#### Kaynak Metin ####
22 Temmuz 2023 Cumartesi

En Üstün İlim

 

“Sizin ilahınız yalnızca Allah’tır ki, O’ndan başka ilah yoktur. O, ilim bakımından her-şeyi kuşatmıştır” (Tâ-hâ 98).

 

En üstün ilim, amele-eyleme ve nihâyet âhirete dönük olan ilimdir. Zîrâ ilmin üstünlüğü, genişliği ile alâkalıdır. En geniş ilim ise, hem Dünyâ’yı-kâinâtı hem de madde-ötesini birlikte ele aldığı için “din ilmi”dir ki bu din elbette Allah katındaki tek hak din olan İslâm’dır ve en üstün ilim bu nedenle İslâm ilmidir.

 

En üstün ilim, Allah’a dayanan ilimdir. Allah’a, âhirete, gayba, vahye, dîne-İslâm’a dayanan ilim en üstün ilimdir. Zîrâ sonu yoktur, sınırı yoktur. İnsanın çapı-kapasitesi belli bir noktaya kadar gitse de İslâm ilmi bitirilemez, çünkü sonu ve sınırı yoktur. Kur’ân’da bu şöyle ifâde edilir:

 

“Eğer yeryüzündeki ağaçların tümü kalem ve deniz de -onun ardından yedi deniz daha eklenerek- (mürekkep) olsa, yine de Allah'ın kelimeleri (yazmakla) tükenmez. Şüphesiz Allah üstün ve güçlüdür, hüküm ve hikmet sâhibidir” (Lokmân 27)

 

İlim zâten İslâm’a mahsustur ve ancak İslâm-merkezli olursa ve İslâm’a dayanırsa o şeye “ilim” denir. Aksi-hâlde ona ilim değil “bilim” denir. O da sâdece “bilmek” ile alâkalıdır. Bilmek “sâdece bilmek” iken, ilim ise “ilmek-ilmek dokuma”ya dönüktür. İlim, bilmeyi ve yapmayı birlikte taşıyan şeydir ki bu sâdece İslâm’a has olan bir şeydir. Zîrâ sâdece İslâm ilmi Allah’a dayanır. İslâm’ın dışındaki bilimler ise insana, akla ve maddeye dayanır, yâni sınırlı olana dayanır ki bu yüzden de ona “bilim” denir ve “sâdece bilmek”le yetinilir. Sınırlı olması bu nedenledir.

 

İslâm “sâdece bilme” ile yetinmez, çünkü İslâm “bilim” değil ilimdir. Bu nedenle de iki kapak arasında bir Kitap olarak değil de, belli bir süre içinde bir peygambere-insana safha-safha indirilerek gelmiştir ki “bilindikten sonra ikâme de edilsin” ve amele-eyleme dökülsün, hattâ “hayâta hâkim kılınsın” istenmiştir. Peygamberler ve onların güzel örneklikleri yâni sünnetleri bu nedenle vardır. Yoksa Kur’ân; masa-başında okunup-okunup meâllendirilsin, tefsir edilsin, kritiği yapılsın, te’vil edilsin ve sâdece bilginin ve bilmenin konusu yapılsın diye değil, idrâk edildikten sonra eyleme de dökülsün diye indirilmiştir. İşte bunu en iyi yapanlar yada yapmak için çabalayanlar peygamberlerdir. Zâten literatürde Sünnet denilen örneklik işte bunun örnekliğidir.
####
*Yönergeler*:
(1) İlim üzerine yazının "En üstün ilim, amele-eyleme" ile başlayıp "nedenle İslâm ilmidir." sözlerine kadar süren kısmını, "genişliği" yerine "kapsamı" koyarak yeniden yazın.
(2) Aşağıdaki ifadeler ilim üzerine yazıyla uyuşuyor mu? Her biri için evet ya da hayır deyin ve yazıdan belirleyici sözleri aynen aktarın.
(a) İslâm dışındaki bilimler insana, akla ve maddeye dayanır.
(b) Kur'ân iki kapak arasında bir Kitap olarak indirilmiştir.
(c) Lokmân 27'ye göre Allah'ın kelimeleri yazmakla tükenir.
Bundan sonraki satırlar başka bir kaynaktan geliyor.
#### Verilen Bilgiler ####
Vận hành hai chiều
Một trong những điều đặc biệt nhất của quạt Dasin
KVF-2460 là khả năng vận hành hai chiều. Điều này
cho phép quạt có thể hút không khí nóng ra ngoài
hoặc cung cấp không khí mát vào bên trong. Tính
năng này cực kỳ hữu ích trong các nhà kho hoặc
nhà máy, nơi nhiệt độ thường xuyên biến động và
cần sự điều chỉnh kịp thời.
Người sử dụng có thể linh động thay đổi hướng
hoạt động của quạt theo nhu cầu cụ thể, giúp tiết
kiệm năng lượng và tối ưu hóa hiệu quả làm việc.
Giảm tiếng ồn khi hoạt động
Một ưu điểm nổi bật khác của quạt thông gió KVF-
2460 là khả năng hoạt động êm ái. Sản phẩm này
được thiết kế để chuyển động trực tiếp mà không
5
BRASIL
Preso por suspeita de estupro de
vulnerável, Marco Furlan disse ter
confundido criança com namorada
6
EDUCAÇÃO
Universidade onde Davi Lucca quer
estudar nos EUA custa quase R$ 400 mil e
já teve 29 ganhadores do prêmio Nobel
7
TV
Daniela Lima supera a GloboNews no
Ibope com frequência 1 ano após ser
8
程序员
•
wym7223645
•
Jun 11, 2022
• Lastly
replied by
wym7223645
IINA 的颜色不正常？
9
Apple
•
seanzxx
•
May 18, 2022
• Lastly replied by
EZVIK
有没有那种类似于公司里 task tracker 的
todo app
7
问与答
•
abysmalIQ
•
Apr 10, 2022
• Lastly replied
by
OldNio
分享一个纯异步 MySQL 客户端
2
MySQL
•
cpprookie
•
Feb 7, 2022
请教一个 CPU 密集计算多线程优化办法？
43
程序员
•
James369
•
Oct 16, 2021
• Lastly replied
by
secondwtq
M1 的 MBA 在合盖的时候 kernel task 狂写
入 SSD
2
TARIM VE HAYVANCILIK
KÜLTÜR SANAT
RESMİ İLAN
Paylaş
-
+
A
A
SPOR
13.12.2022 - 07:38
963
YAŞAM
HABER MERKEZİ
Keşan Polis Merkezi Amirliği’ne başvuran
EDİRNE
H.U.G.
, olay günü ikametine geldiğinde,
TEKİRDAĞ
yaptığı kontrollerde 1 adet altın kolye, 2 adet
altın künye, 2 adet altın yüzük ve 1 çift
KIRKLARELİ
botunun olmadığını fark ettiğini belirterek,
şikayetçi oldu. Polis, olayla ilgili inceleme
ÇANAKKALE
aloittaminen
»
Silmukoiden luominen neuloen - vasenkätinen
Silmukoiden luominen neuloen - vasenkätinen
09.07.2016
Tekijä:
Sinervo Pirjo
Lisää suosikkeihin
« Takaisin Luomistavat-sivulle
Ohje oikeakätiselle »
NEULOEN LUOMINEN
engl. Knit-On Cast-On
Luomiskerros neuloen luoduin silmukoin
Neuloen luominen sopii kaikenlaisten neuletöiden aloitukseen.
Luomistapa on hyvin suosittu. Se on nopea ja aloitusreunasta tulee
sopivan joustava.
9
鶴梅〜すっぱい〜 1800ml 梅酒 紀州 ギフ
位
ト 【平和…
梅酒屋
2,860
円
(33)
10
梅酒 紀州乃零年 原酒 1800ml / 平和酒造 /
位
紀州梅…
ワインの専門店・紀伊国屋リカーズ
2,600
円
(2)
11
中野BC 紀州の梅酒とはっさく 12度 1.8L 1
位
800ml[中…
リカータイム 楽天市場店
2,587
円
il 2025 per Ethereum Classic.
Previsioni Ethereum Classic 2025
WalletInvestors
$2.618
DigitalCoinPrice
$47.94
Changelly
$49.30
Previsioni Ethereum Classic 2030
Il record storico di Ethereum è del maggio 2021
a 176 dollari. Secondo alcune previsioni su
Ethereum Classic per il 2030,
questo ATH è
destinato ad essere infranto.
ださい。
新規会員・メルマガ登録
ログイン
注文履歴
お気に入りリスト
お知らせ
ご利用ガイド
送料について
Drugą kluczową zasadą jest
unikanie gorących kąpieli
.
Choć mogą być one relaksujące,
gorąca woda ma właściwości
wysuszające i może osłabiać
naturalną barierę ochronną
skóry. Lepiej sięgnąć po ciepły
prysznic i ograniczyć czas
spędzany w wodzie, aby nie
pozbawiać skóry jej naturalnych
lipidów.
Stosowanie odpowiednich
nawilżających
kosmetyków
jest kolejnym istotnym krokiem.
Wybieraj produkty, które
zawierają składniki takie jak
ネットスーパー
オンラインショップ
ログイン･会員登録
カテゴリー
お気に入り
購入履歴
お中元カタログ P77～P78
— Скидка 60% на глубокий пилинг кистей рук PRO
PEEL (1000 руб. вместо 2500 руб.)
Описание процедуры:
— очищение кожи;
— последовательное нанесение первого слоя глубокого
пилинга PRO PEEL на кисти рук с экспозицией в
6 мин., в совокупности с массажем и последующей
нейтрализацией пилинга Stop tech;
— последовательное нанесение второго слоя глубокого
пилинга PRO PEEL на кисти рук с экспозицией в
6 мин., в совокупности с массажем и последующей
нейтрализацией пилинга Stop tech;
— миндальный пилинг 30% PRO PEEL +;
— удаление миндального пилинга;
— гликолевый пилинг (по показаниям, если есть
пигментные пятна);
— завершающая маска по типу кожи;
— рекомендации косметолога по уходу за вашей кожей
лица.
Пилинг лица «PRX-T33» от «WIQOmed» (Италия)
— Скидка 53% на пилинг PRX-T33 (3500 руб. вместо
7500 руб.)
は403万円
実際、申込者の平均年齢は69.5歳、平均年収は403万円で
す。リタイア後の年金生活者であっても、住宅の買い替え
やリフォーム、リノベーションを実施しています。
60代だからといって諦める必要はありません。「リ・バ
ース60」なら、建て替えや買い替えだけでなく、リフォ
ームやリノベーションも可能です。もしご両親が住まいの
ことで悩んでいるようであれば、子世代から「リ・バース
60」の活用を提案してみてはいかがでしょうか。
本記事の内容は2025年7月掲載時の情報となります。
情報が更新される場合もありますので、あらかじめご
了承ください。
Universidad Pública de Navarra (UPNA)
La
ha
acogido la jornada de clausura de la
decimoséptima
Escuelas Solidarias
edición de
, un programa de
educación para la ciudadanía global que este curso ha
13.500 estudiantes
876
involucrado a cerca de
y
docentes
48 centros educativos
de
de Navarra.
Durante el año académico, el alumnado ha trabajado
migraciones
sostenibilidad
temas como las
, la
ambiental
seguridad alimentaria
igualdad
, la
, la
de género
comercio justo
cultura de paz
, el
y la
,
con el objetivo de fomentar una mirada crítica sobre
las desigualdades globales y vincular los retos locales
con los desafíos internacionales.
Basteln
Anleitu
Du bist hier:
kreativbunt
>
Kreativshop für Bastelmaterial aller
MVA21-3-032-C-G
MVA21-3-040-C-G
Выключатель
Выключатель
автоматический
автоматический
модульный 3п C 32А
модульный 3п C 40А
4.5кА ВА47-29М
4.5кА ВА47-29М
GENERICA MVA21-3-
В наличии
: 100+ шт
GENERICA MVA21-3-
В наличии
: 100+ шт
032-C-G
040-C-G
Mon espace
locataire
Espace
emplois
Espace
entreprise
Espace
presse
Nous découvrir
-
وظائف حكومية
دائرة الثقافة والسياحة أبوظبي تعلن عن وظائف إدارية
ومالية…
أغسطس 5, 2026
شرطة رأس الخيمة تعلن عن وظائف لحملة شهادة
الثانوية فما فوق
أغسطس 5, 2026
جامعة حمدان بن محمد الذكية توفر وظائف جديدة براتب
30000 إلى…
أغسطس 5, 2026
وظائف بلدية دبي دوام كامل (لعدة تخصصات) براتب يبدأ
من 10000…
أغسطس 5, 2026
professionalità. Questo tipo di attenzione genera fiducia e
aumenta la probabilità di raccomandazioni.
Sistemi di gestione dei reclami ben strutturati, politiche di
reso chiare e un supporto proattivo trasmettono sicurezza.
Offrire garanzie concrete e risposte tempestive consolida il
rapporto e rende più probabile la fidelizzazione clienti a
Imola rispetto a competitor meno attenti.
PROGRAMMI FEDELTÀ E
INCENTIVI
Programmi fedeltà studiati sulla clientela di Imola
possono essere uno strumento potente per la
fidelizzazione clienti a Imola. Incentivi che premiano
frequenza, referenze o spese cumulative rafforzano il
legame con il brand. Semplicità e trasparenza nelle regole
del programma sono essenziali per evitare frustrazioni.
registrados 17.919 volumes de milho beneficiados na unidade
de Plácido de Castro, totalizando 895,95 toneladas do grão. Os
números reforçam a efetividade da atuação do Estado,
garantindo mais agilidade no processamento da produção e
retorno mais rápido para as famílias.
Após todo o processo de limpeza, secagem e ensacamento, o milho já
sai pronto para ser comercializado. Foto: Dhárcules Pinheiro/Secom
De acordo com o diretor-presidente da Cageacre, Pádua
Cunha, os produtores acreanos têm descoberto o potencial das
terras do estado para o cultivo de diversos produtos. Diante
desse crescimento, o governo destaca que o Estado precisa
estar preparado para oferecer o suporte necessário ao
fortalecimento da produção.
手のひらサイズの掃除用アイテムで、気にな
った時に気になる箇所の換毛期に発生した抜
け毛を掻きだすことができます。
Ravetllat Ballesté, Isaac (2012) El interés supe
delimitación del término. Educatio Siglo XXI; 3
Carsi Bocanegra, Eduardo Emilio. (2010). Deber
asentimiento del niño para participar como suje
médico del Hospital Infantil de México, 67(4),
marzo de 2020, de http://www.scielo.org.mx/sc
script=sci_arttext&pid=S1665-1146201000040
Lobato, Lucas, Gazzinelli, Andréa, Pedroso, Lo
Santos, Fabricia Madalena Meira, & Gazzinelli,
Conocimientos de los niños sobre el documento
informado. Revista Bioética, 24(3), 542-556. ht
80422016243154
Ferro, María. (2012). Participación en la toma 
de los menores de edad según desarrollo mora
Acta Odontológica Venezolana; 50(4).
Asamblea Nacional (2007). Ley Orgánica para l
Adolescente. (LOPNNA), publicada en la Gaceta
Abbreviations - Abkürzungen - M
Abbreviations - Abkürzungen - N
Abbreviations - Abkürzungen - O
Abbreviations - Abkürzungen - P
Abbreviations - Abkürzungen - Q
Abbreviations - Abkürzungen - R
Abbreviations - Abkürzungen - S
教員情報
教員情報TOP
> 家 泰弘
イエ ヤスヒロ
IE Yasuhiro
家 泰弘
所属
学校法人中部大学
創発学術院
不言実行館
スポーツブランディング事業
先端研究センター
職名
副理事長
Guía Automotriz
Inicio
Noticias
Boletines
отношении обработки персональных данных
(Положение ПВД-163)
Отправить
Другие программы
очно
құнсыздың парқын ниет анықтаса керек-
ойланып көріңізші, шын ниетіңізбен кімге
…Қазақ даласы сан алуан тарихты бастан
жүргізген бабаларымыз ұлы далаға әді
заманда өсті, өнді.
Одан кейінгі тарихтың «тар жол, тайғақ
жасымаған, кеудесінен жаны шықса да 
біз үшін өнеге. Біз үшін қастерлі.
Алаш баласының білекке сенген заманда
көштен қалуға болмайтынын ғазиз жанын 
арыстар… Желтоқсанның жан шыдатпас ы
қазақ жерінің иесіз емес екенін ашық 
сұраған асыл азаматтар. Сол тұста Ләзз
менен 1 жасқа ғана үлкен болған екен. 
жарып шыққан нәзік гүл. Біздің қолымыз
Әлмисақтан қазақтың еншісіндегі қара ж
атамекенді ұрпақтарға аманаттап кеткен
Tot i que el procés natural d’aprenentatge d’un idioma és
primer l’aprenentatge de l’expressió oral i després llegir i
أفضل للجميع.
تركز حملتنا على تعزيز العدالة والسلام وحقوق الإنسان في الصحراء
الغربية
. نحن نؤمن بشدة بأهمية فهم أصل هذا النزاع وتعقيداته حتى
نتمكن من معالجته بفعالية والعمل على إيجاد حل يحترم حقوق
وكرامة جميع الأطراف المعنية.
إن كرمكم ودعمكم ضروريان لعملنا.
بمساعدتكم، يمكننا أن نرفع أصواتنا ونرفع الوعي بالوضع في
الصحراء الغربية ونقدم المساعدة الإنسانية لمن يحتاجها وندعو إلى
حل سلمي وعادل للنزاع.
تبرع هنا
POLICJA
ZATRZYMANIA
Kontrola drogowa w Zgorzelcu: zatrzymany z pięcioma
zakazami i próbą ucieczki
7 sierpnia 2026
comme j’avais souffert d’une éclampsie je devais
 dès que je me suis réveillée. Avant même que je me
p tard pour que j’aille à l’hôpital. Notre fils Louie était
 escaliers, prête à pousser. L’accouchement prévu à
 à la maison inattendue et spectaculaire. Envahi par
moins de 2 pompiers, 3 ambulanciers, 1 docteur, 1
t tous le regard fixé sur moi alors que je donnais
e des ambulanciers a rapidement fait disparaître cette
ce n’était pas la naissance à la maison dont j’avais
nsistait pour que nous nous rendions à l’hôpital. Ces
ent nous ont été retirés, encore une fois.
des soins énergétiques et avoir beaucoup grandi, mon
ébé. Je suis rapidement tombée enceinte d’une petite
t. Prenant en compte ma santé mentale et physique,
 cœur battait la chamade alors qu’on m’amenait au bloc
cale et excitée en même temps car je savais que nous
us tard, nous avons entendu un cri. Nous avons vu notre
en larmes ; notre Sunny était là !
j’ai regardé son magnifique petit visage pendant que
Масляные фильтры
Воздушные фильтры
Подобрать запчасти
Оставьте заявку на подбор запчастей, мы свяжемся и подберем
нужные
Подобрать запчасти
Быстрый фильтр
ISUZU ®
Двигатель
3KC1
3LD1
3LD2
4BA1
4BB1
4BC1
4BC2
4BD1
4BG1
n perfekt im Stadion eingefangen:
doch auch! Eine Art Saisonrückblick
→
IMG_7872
####
*Cevaplar*:
(1)
En üstün ilim, amele-eyleme ve nihâyet âhirete dönük olan ilimdir. Zîrâ ilmin üstünlüğü, kapsamı ile alâkalıdır. En geniş ilim ise, hem Dünyâ’yı-kâinâtı hem de madde-ötesini birlikte ele aldığı için “din ilmi”dir ki bu din elbette Allah katındaki tek hak din olan İslâm’dır ve en üstün ilim bu nedenle İslâm ilmidir.

(2)
(a) Evet: “İslâm’ın dışındaki bilimler ise insana, akla ve maddeye dayanır”
(b) Hayır: “iki kapak arasında bir Kitap olarak değil de, belli bir süre içinde bir peygambere-insana safha-safha indirilerek gelmiştir”
(c) Hayır: “yine de Allah'ın kelimeleri (yazmakla) tükenmez”